Punjabi 10 Hours TTS

Description

The Punjabi TTS Dataset (Shahmukhi) is a high-quality speech corpus containing approximately 10 hours of read speech in Punjabi written in the Shahmukhi script. It is designed to support text-to-speech development, speech synthesis research, pronunciation modeling, and broader language technology work for Punjabi in its Perso-Arabic writing tradition. The dataset consists of paired audio recordings and text transcripts, carefully prepared to reflect clear pronunciation, natural reading style, and accurate Shahmukhi orthography. It is suitable for building and evaluating Punjabi TTS systems, as well as related applications such as speech processing, phonetic analysis, and low-resource language technology development.

Specifics

Licensing

Creative Commons Attribution Non Commercial Share Alike 4.0 International (CC-BY-NC-SA-4.0)

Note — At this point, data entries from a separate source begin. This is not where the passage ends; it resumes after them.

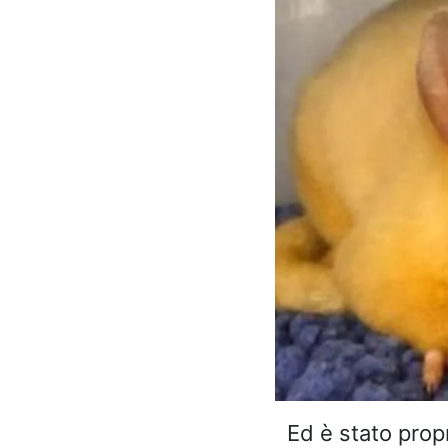
Ed è stato propr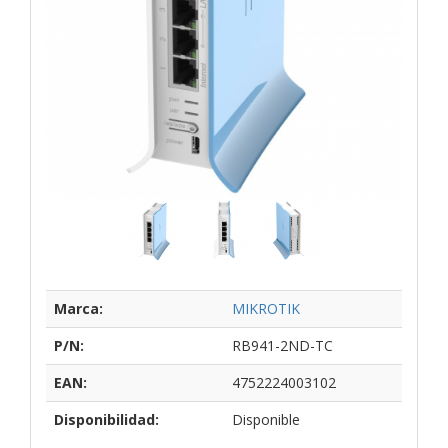
Marca:
MIKROTIK
P/N:
RB941-2ND-TC
EAN:
4752224003102
Disponibilidad:
Disponible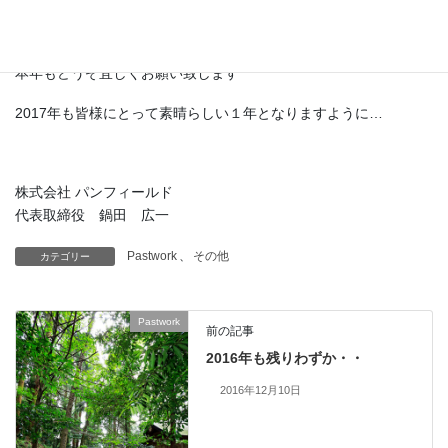
辛い後には必ず良い事がある
そう信じて尚一層努力して参りますので
本年もどうぞ宜しくお願い致します
2017年も皆様にとって素晴らしい１年となりますように…
株式会社 パンフィールド
代表取締役 鍋田 広一
Pastwork
、
その他
カテゴリー
Pastwork
前の記事
2016年も残りわずか・・
2016年12月10日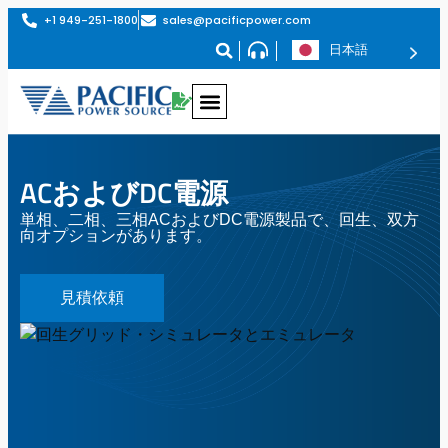
+1 949-251-1800
sales@pacificpower.com
日本語
ACおよびDC電源
単相、二相、三相ACおよびDC電源製品で、回生、双方
向オプションがあります。
見積依頼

https://spdx.org/licenses/CC-BY-NC-SA-4.0.html

Considerations

Restrictions/Special Constraints

Non-commercial use only with attribution; derivatives must collect special permission and must be under the same license.

Language

Punjabi is a major Indo-Aryan language spoken by millions of people across Pakistan and India. In Pakistan, it is commonly written in the Shahmukhi script, a Perso-Arabic writing system, and serves as an important language of daily communication, culture, poetry, and oral tradition.

Script

Shahmukhi (Perso-Arabic script): ا، ب، پ، ت، ٹ، ث، ج، چ، ح، خ، د، ڈ، ذ، ر، ڑ، ز، ژ، س، ش، ص، ض، ط، ظ، ع، غ، ف، ق، ک، گ، ل، م، ن، ں، و، ہ، ھ، ء، ی، ے۔

Speaker Details

Speaker-1 (ID: pnb1): Male, 36 years old
Speaker-2 (ID: pnb2): Male, 29 years old

Data Structure

The dataset is provided as a .gz archive.
The archive contains two speaker folders: Speaker 1 and Speaker 2.
Each folder includes approximately 5 hours of recordings.
Together, the two speakers make up around 10 hours of Punjabi TTS data.
Each speaker folder contains the audio recordings and their corresponding text/transcript files.